Noxious stimuli are transmitted by the peripheral nociceptors; these are known to transmit the signals of tissue damage to pain-processing centres in the brain. TRPV1 is involved in both afferent (sensation of pain) as well as efferent (release of neurotransmitters) functions which are experienced along with the burning sensation followed by vasodilation and sweating upon consumption of capsaicin. Thus, TRPV1 can mediate both pain and inflammation making it a very potent target for analgesics [15-17]. We have designed a molecule derived from the main chain of capsaicin and making changes to make it bind more efficiently to the TRPV1 receptor. In this study, we compared our molecule with capsaicin and similar established drugs like nonivamide, and zucapsaicin for binding efficiency and ADMET properties (Table 2,3).

In our studies, our molecule MS-3 reported the highest binding energy of -8.1 followed by zucapsaicin which was -7.1 then capsaicin (-6.3) and nonivamide (-6.1) (Figure 4). The binding pockets of all four interactions were compared and were found to be similar. Capsaicin was found to form stable interactions with polar uncharged amino acids like serine and threonine however interactions with charged amino acids like aspartic acid and arginine were also reported. In the case of nonivamide and zucapsaicin, a H-bond was formed between the OH group of the amide bond of capsaicin and Thr 439 of TRPV1. In the case of capsaicin and MS-3, one H-bond was reported between the OH- group on ring and Ser 401. Another H- bond in capsaicin formed between the amide nitrogen and Asp 398. In MS-3 another H-bond formed between 11th nitrogen and Arg 380 (Figure 5).

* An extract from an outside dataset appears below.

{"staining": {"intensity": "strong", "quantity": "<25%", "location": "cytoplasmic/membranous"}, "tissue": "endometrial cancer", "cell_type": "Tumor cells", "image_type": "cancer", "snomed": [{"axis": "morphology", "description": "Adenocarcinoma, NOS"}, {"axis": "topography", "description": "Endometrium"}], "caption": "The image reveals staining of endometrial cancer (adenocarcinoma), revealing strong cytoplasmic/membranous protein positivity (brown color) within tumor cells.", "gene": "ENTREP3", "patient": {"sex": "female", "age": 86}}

Capsaicin is known to activate TRPV1 by binding to a pocket formed by the channel’s transmembrane segments, where it takes a “tail-up, head-down” configuration as was found in our study Figure 5. Binding is found to be mediated by both H-bonds and van der Waals interactions. Upon binding, capsaicin interacts with the S4-S5 linker region and stabilizes the open state of the TRPV1 channel by the ‘pull and contact’ mechanism [18-21]. As for all molecules binding to the almost same pocket (Figure 6), they are supposed to activate TRPV1 with the same mechanism and bring about a similar physiological effect. With greater binding efficiency, MS-3 is expected to perform better than already existing drugs like zucapsaicin and nonivamide.

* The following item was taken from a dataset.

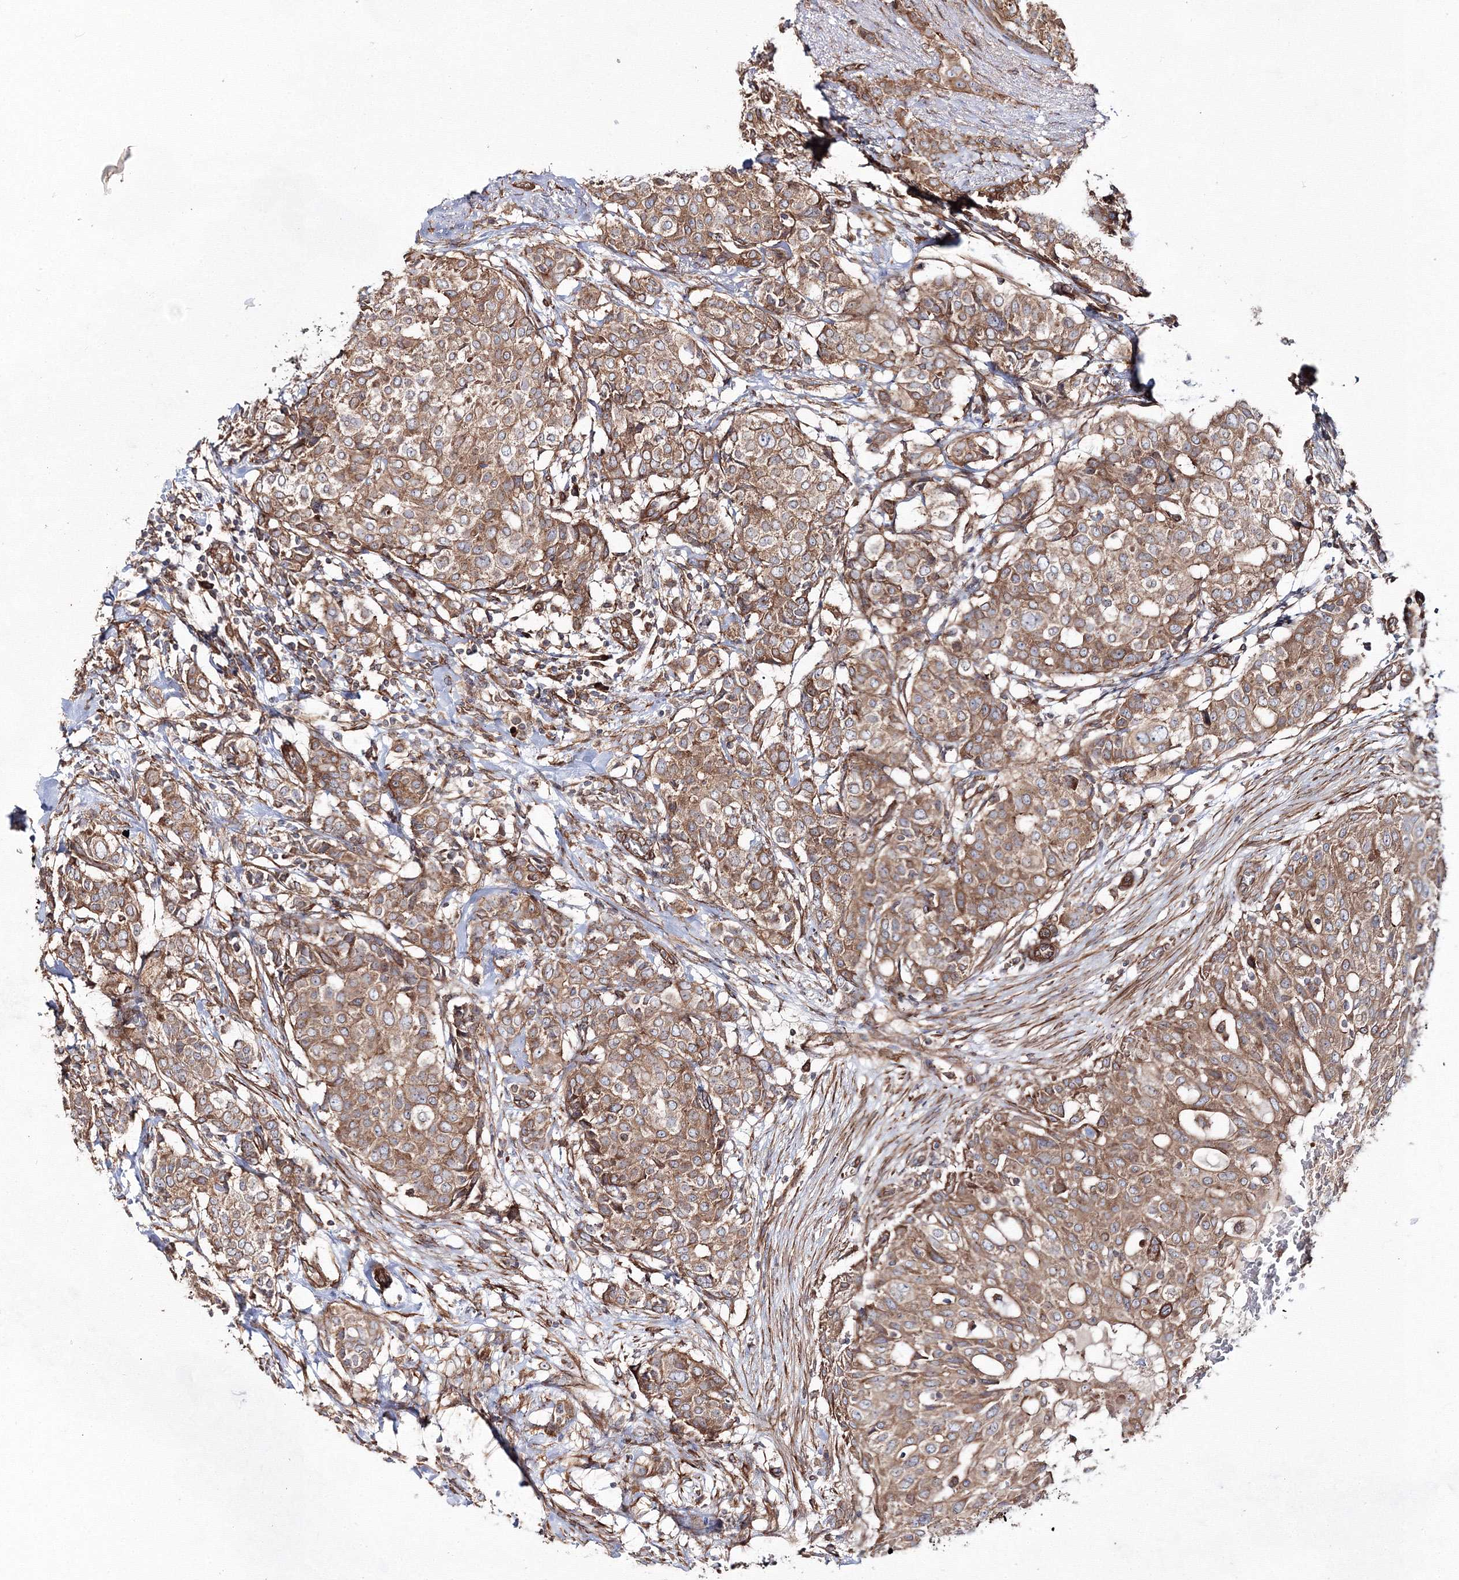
{"staining": {"intensity": "moderate", "quantity": ">75%", "location": "cytoplasmic/membranous"}, "tissue": "breast cancer", "cell_type": "Tumor cells", "image_type": "cancer", "snomed": [{"axis": "morphology", "description": "Lobular carcinoma"}, {"axis": "topography", "description": "Breast"}], "caption": "Immunohistochemical staining of breast cancer (lobular carcinoma) exhibits medium levels of moderate cytoplasmic/membranous staining in approximately >75% of tumor cells. Ihc stains the protein of interest in brown and the nuclei are stained blue.", "gene": "EXOC6", "patient": {"sex": "female", "age": 51}}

Further, we studied and compared these molecules for various pharmacological attributes. Starting with drug likeness similar results were seen for all four drugs. All of them qualified CMC-like rule and Lipinski’s rule of five, but could not qualify for the MDDR rule as they have only one ring (Table 1). ADME of all four molecules showed almost similar results, MS-3 showed higher water solubility and plasma protein binding. It also reported lower permeability to colorectal cells but higher permeability to colorectal cells directing towards its easy excretion. Neither of them was found to substrate or inhibitor of cytochrome P450 and hence will probably be unaffected by first-pass metabolism (Table 2). We also checked for toxicity using on PreADME server and all four drugs showed similar results except for MS-3 found to be positive in two years carcinogenicity bioassay in rats (Table 3), but as is molecule is proposed as an analgesic such long-term continuous consumption is not expected. As the molecule is in the early stage of development further studies and optimization can lead us to a more potent non-opioid painkiller.

Conclusion

With these studies, we can conclude that MS-3 ((6E) ‐N’‐(4‐hydroxy‐3‐methoxyphenyl)‐8‐methylnon‐6‐enehydrazide) is 10% more potent than other similar drugs in the market. It targets TRPV1 (Arg 380 and Ser401) with high affinity. Based on our in-silico ADMET studies it was found to show no significant adverse effects. Further optimization of the molecule as a novel analgesic based on binding to the TRPV1 receptor (Arg 380, Ser401) by an alternative strategy of in-silico assessment followed by in-vitro and in-vivo studies can lead us to a novel highly effective analgesic drug.